**Selected text**

┏━━

Demand for coal in the electric power and industrial sectors drives all the growth in China's coal consumption. With the country's GDP growth rate averaging 5.7 percent per year from 2010 through 2040, its electricity demand grows by 3.7 percent per year. The gross output of China's iron and steel industry more than doubles from 2010 to 2030 before beginning to decline, and its other industrial gross output more than quadruples over the 2010-2040 projection period. Coal-fired power capacity expands by almost 530 gigawatts from 2010 to 2040, with net capacity additions averaging nearly 18 gigawatts per year, as compared with 59 gigawatts per year from 2005 to 2010. Coal consumption for electricity generation increases by an average of 2.3 percent per year, from 35 quadrillion Btu in 2010 to 69 quadrillion Btu in 2040. In the industrial sector, coal is used to produce steel and pig iron,32 heat for industrial processes, and cement and coke for exports. It is also used for methanol and ammonia production, encouraged by government policy. Total coal consumption in the country's industrial sector increases from 31 quadrillion Btu in 2010 to 53 quadrillion Btu in about 2030 before falling to 49 quadrillion Btu in 2040.

China's coal consumption is generally shifting from the industrial sector to the electric power sector along with industry electrification and the government's effort to encourage structural change in the economy toward less energy-intensive industries. Overall, nearly two-thirds of the growth in China's coal consumption comes from the electric power sector and more than one-third from the industrial sector. As a result, the electric power sector share of total coal consumption grows from 50 percent in 2010 to 57 percent in 2040, while the industrial share declines from 45 percent to 41 percent.

┗━━

**Brief 1**
According to the passage on China's coal use, what share of total coal consumption does the electric power sector reach in 2040?

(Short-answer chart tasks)
┏━━

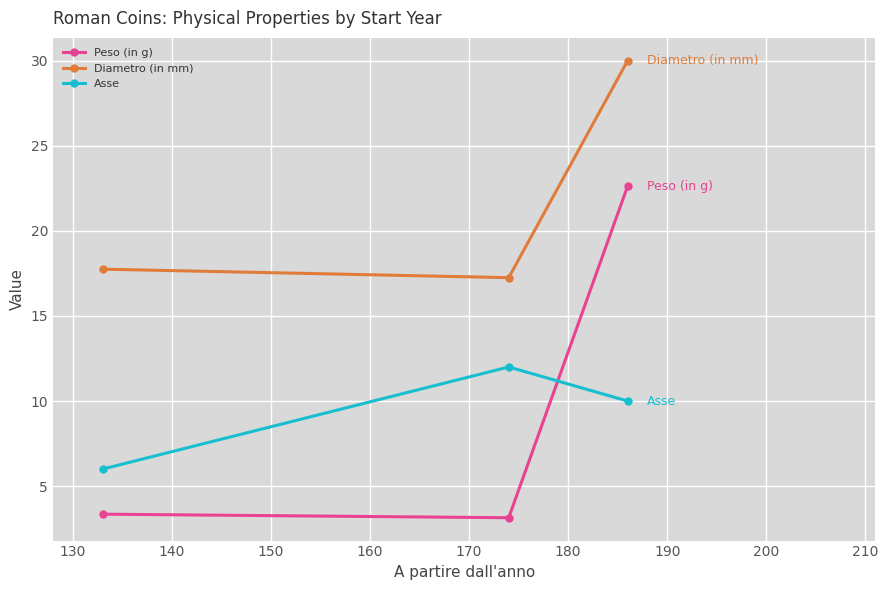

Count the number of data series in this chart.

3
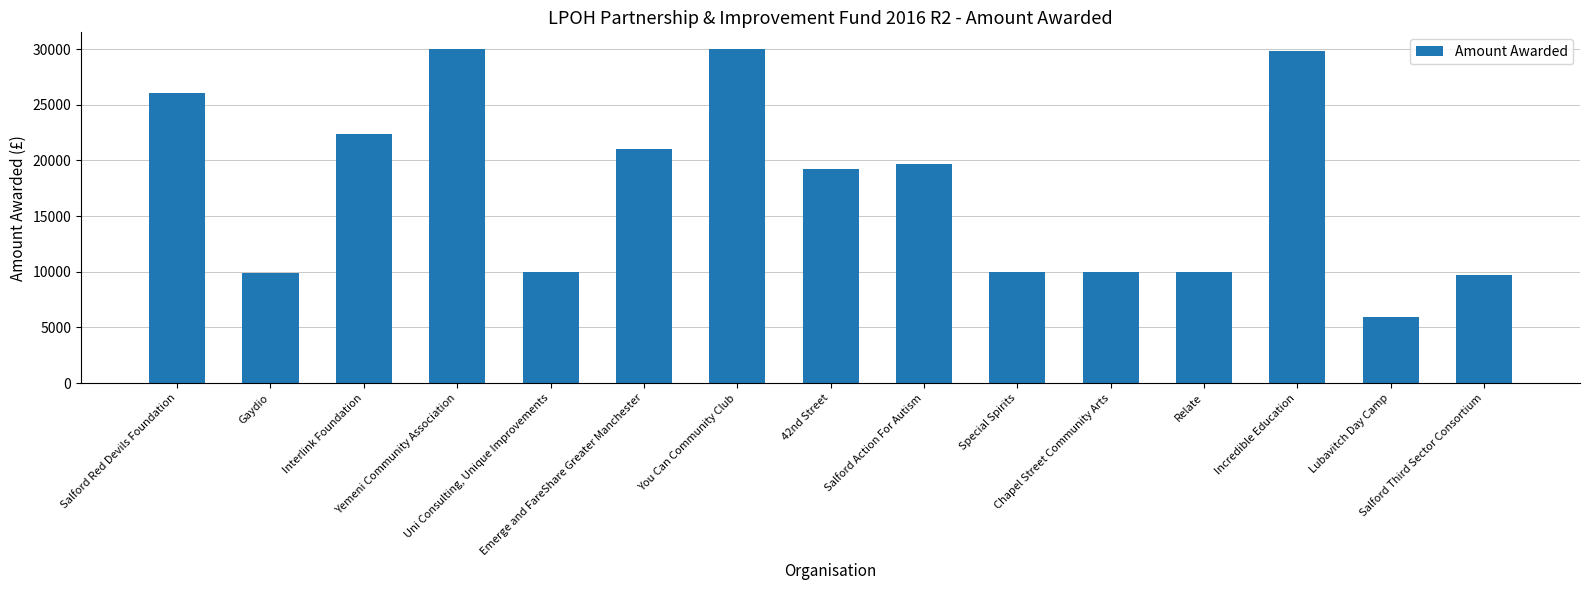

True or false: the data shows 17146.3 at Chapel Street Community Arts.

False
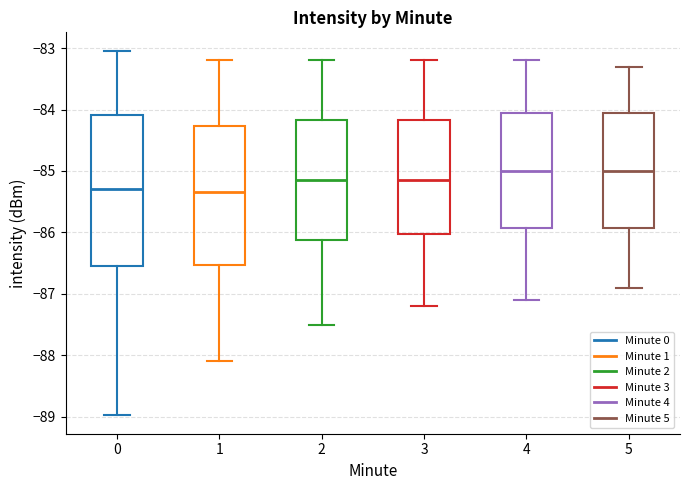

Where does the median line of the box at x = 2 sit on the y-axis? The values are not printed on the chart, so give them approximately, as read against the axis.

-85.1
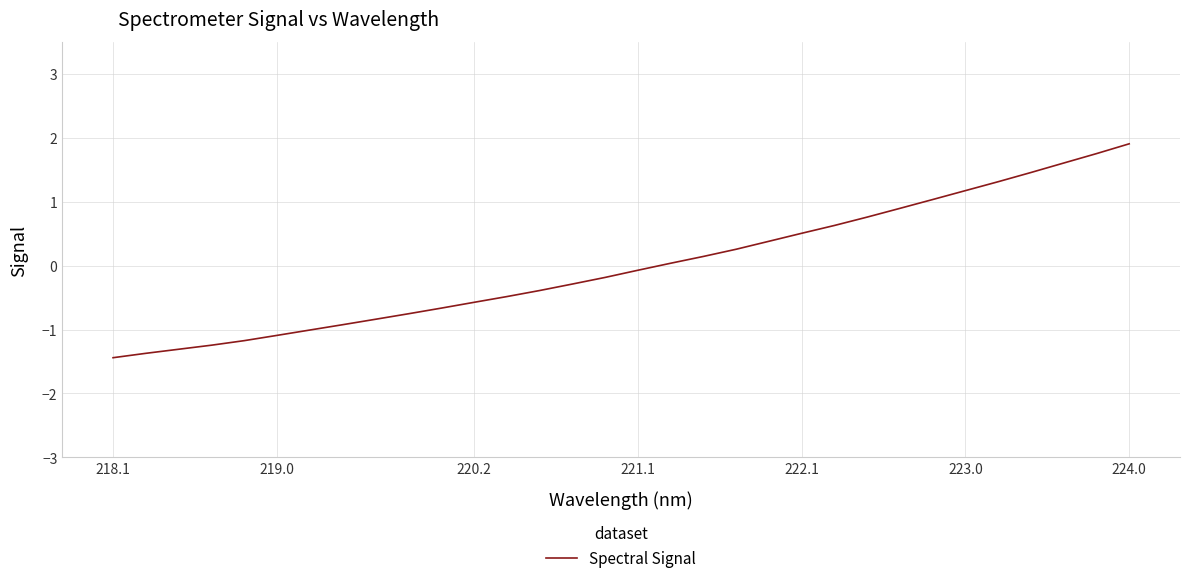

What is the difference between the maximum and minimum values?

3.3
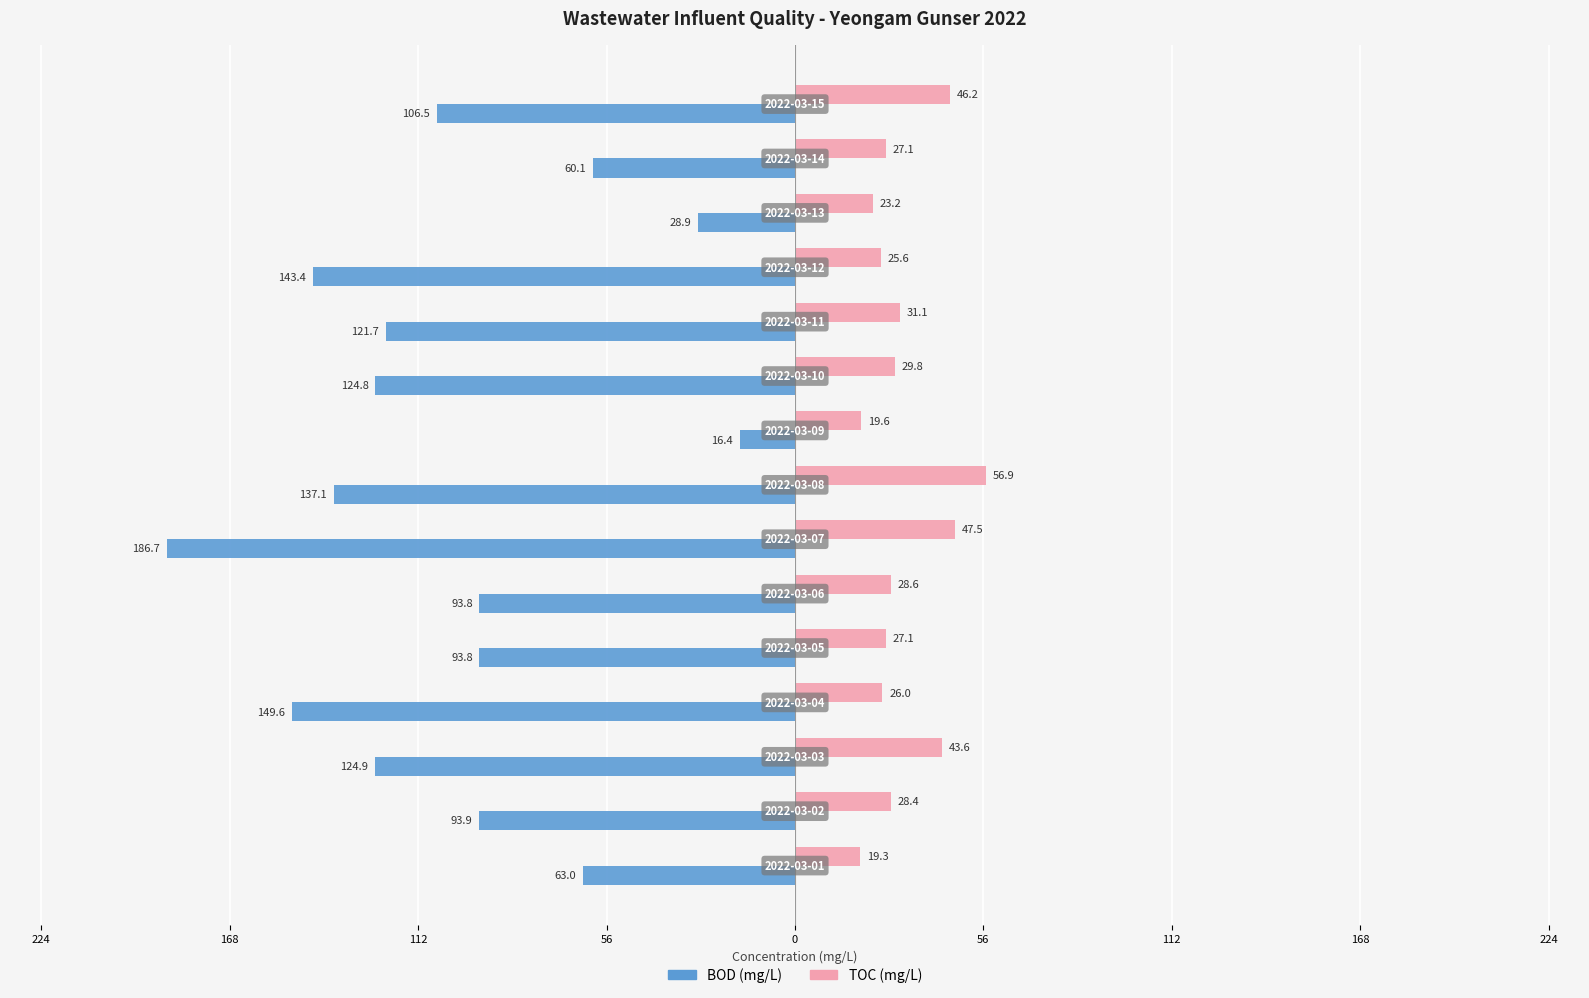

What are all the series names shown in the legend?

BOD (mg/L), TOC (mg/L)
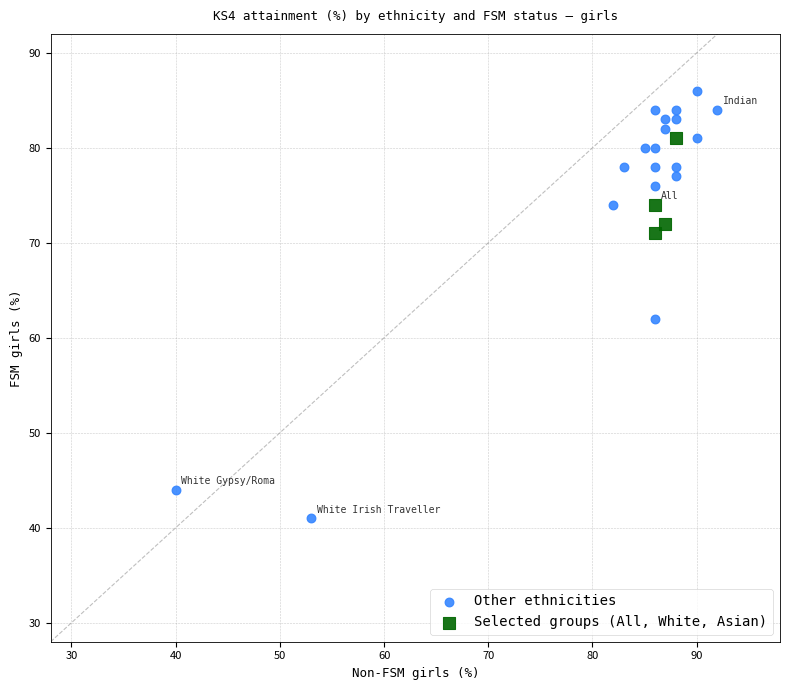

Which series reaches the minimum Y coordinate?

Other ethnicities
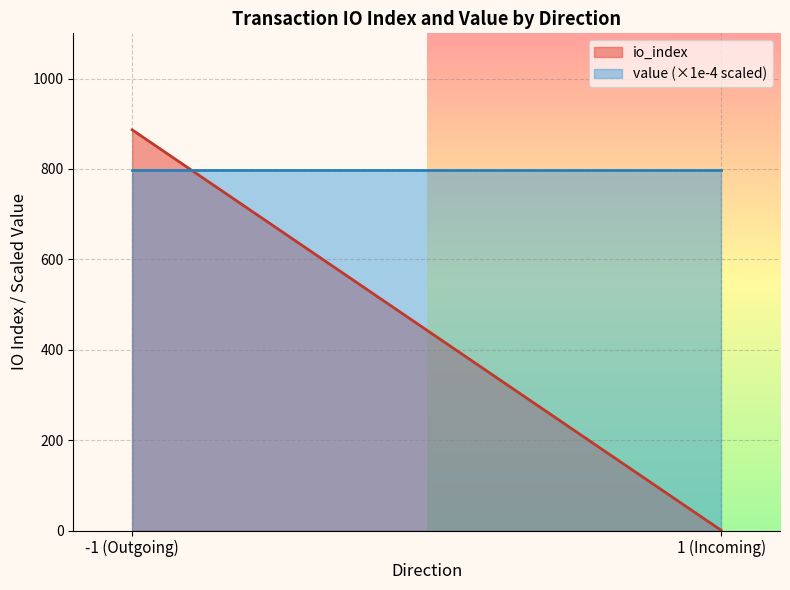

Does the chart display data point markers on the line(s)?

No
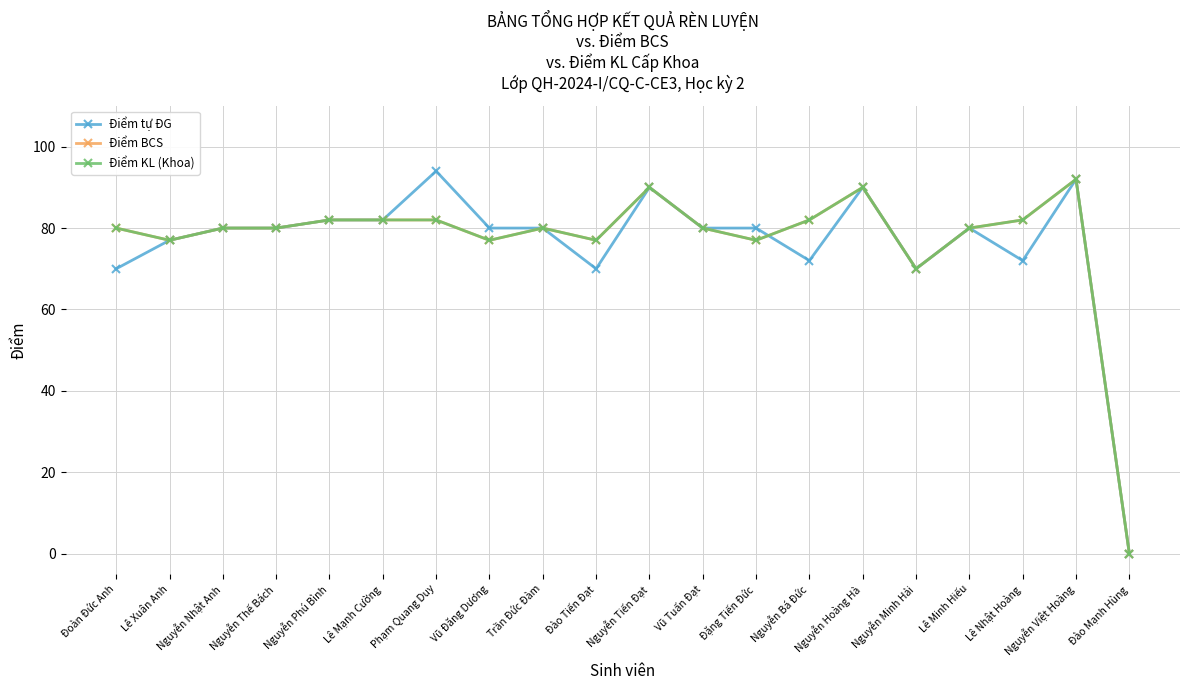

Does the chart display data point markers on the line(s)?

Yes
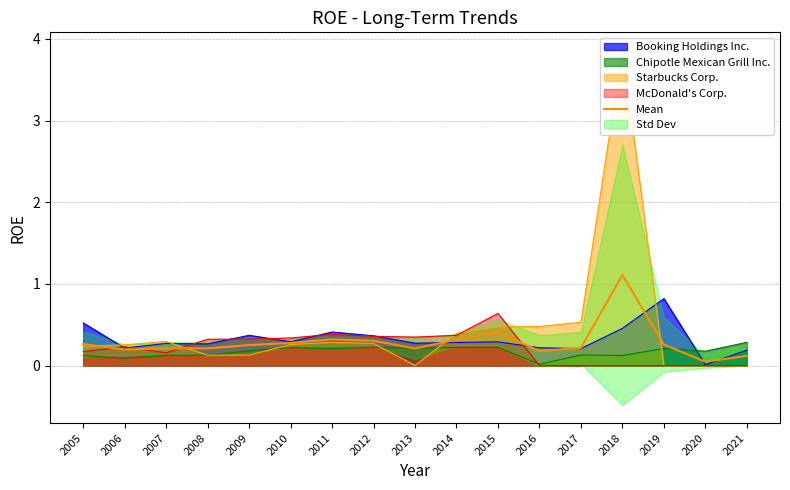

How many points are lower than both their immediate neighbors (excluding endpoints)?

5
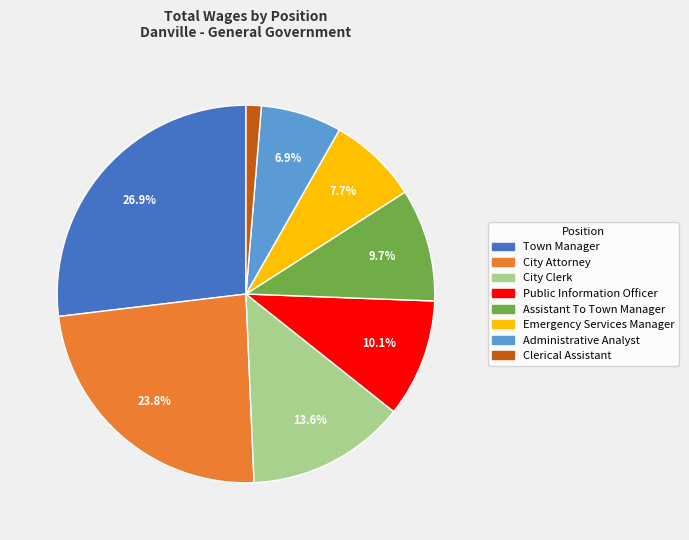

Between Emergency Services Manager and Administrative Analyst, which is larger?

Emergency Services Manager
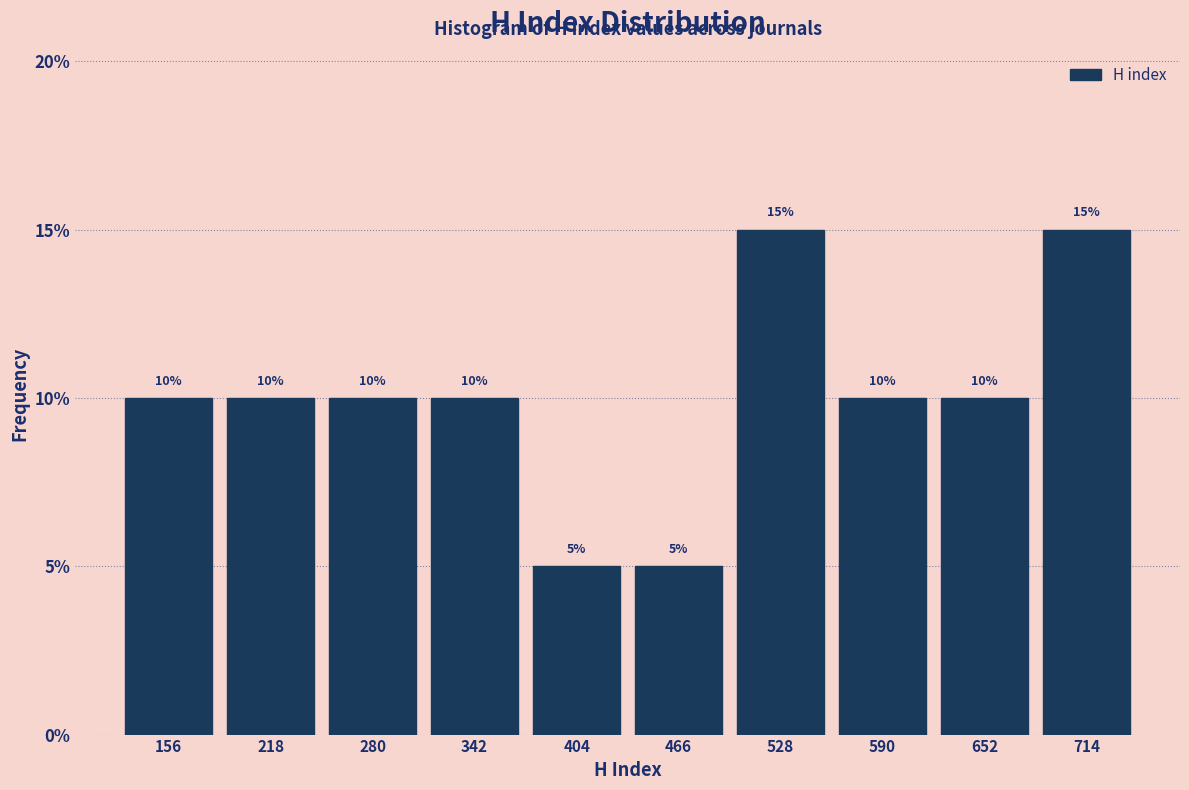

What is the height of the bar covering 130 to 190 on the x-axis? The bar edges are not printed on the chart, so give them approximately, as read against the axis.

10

┗━━

**Brief 2**
Locate every line in the records that contains the string "many", and copy each one out.

**Result 1**
57 percent.

**Result 2**
How many points are lower than both their immediate neighbors (excluding endpoints)?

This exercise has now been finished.